ACTION ITEM
The lines to copy run from the one containing "text: Inner ->" to the very end of the records; give them exactly, and only them, without pictures.

SOURCE INFORMATION
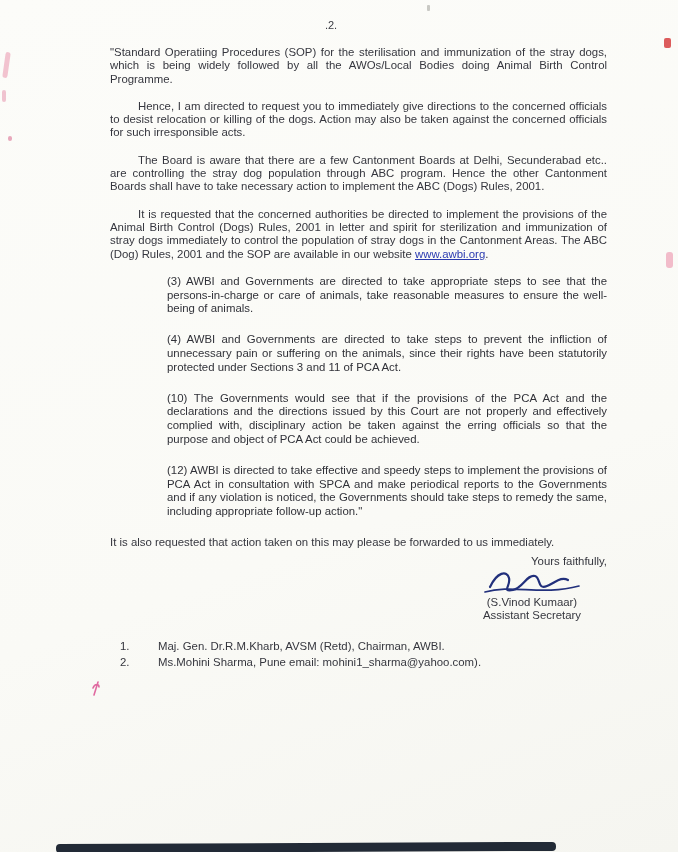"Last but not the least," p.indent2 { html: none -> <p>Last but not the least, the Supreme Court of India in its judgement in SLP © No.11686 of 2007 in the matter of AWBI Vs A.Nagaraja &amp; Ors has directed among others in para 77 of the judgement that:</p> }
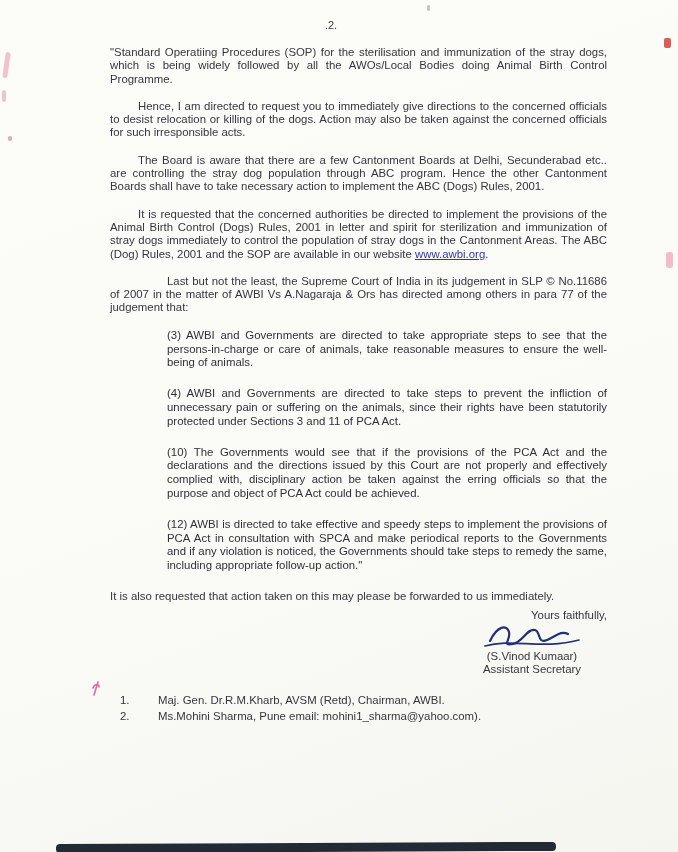"It is also requested that" .closing-para { text-decoration: none -> underline }
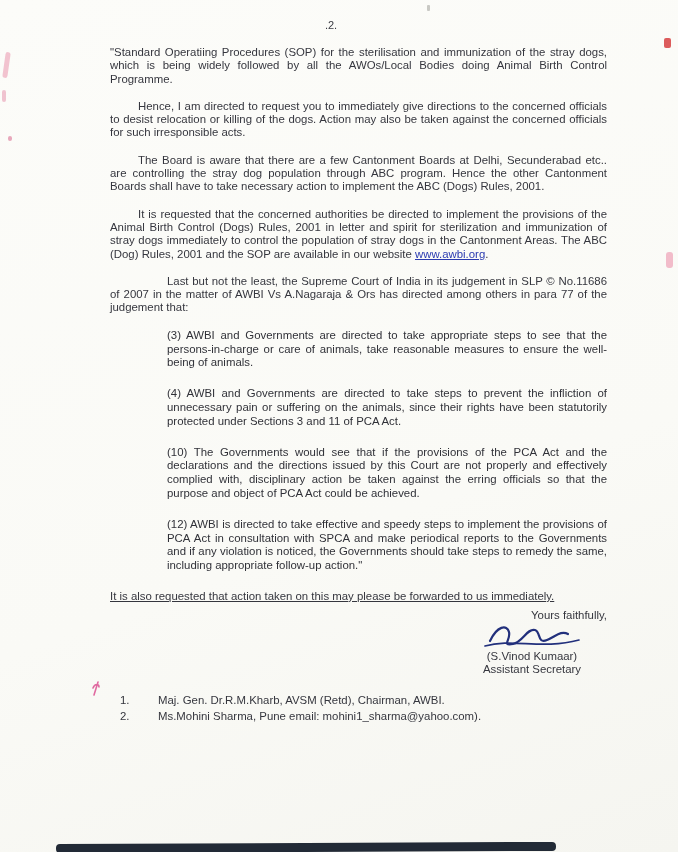"Assistant Secretary" div.signatory-title { text: Assistant -> Operatiing }
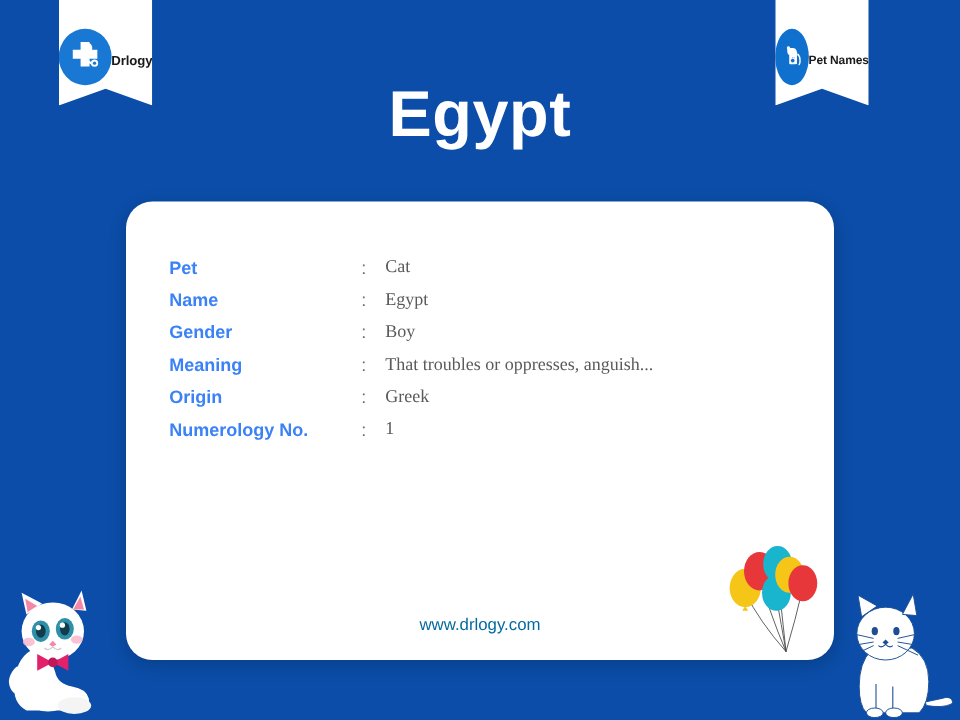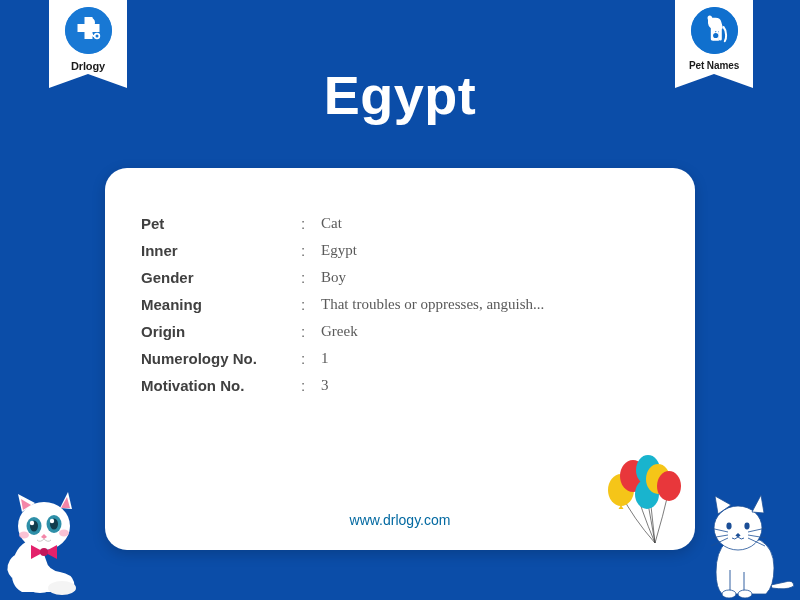"Drlogy" .ribbon { flex-direction: column -> row }
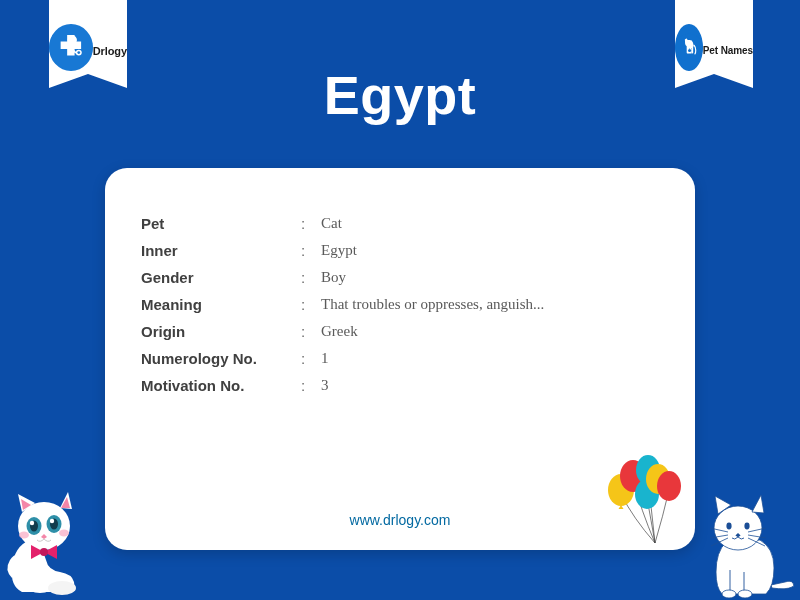"Pet Names" .ribbon-right { left: 675px -> 646px }
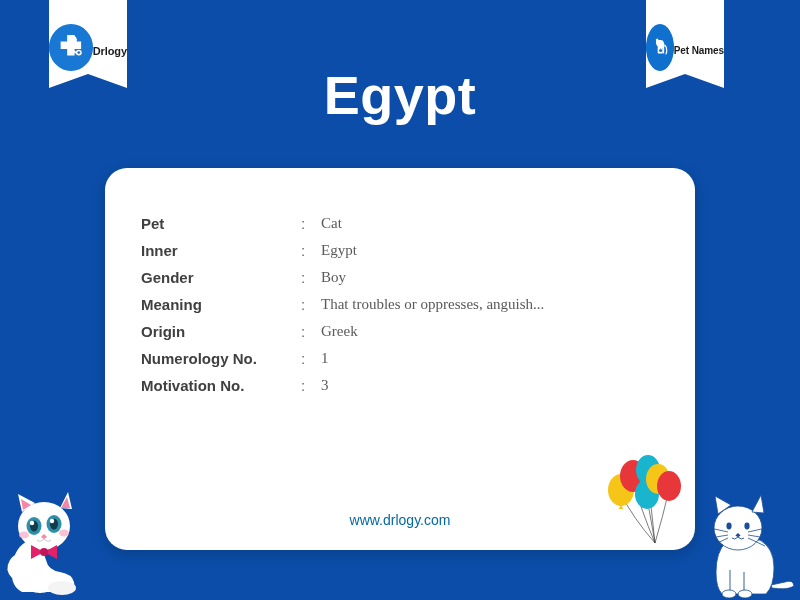"Pet" .info-label { color: #404040 -> #3b82f6 }
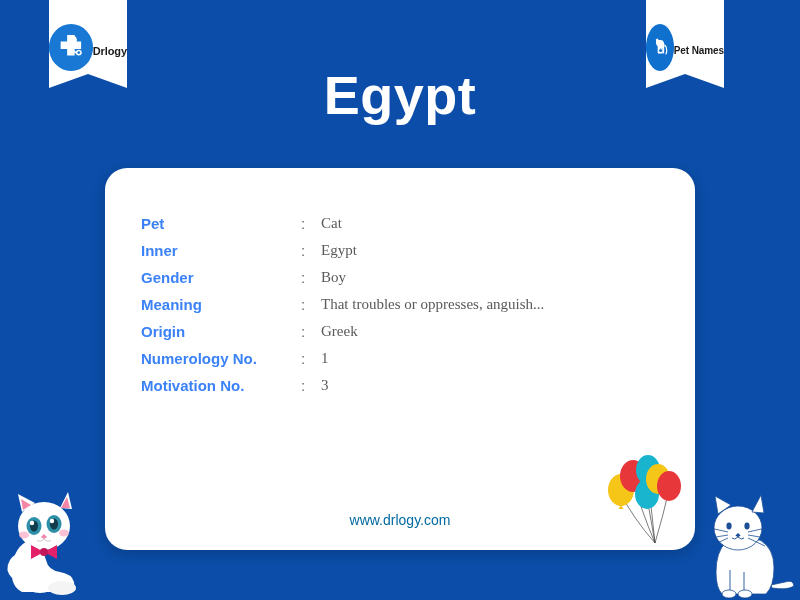"Inner" td.info-label { text: Inner -> Name }
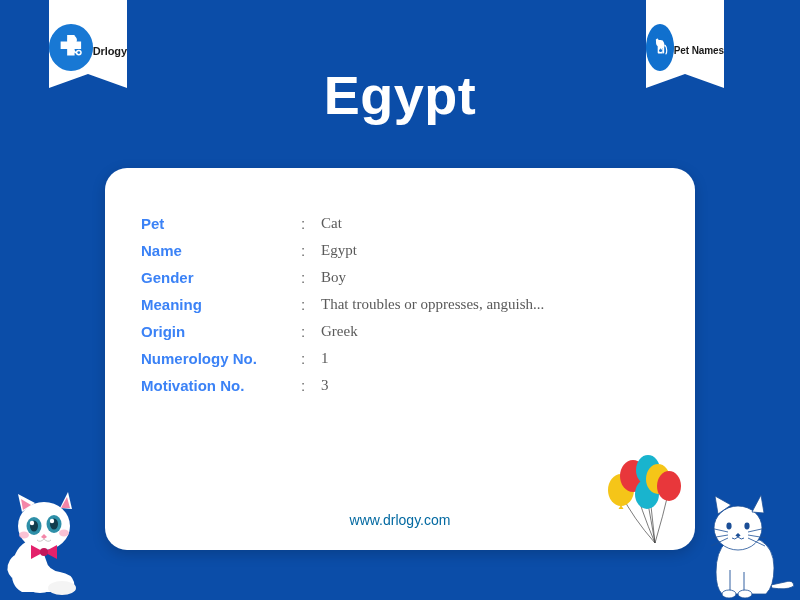"Motivation No." tr { html: <tr> <td>Motivation No.</td> <td>:</td> <td>3</td> </tr> -> none }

WORKED SOLUTION
"Inner" td.info-label { text: Inner -> Name }
"Motivation No." tr { html: <tr> <td>Motivation No.</td> <td>:</td> <td>3</td> </tr> -> none }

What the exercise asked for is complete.